The clatter of his leg stump still ringing in his ears, the sight of England’s now tiresome talisman, arms spread-eagled, inked indelibly on his mind, Ricky Ponting left the field at the Oval in 2009. Not to the cat-calling or boos of previous weeks, but to a standing ovation, an English crowd showing respect to one of the post-war era’s finest batsmen.
Fast forward 18 months and Ponting his finally called time on his captaincy, a series of disastrous one day results, followed by Ashes humiliation on home soil, finally doing for him. But while many England fans are rightly applauding the great man’s work and his remarkable record as Australia’s captain (in spite of those three Ashes losses), some still think it’s appropriate to bad mouth Punter.

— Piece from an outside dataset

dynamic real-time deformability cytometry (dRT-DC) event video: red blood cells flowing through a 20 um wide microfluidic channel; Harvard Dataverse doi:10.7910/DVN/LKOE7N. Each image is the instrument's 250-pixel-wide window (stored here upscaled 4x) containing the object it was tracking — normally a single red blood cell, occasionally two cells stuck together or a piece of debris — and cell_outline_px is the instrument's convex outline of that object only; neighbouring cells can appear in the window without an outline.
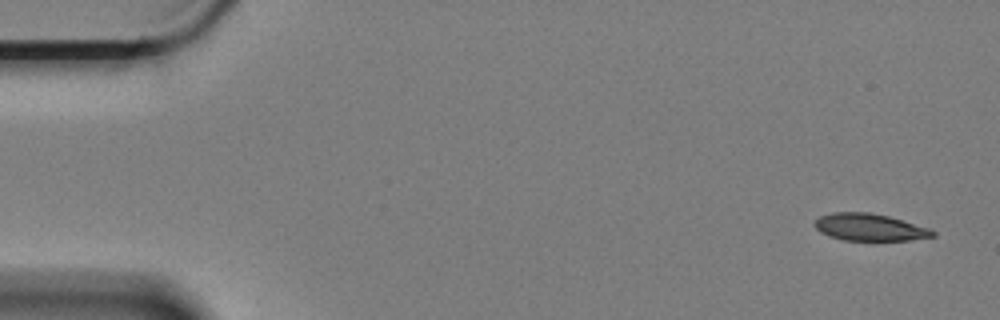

Choice quotes from the comments on Mike Selvey’s excellent piece on Ponting for The Guardian included, “A first-rate batsman. A second-rate captain. A third-rate human being,” and, “Ponting a batting genius or great- absolute nonsense. Grown adults shouldn’t be coming up with such rubbish.”
Admittedly, the comments over on Lord Selvey’s piece were largely complimentary and showed a great understanding of Australian cricket and the position in which Ponting found himself as one of the finest team’s in Test history began to break up. But whatever Ponting’s merits as Australia’s captain, his position as one of the world’s best, alongside Tendulkar and Lara, is unquestionable. To describe him as, “…a third rate human being,” shows that some England cricket fans are willing to believe everything they read and happy to use football-style abuse in a game which still has manners and gentlemanly conduct at its heart, no matter its rampant commercialisation.
Ponting will play on, and may even tour England in 2013. I for one hope he does. Beating an Australian team shorn of legends such as him just won’t feel the same. Ponting is everything English cricketers and English cricket fans should want to be up against. Fiery, fierce and a true talent, surely there’s great merit in playing and (hopefully) beating such sportsmen. Any England fan who thinks Ponting really is anything more than a pantomime villain needs their head testing. Without his like, England would not have finally grown a pair and learned how to win hard, rather than simply capitulating at the first sign of stiff resistance.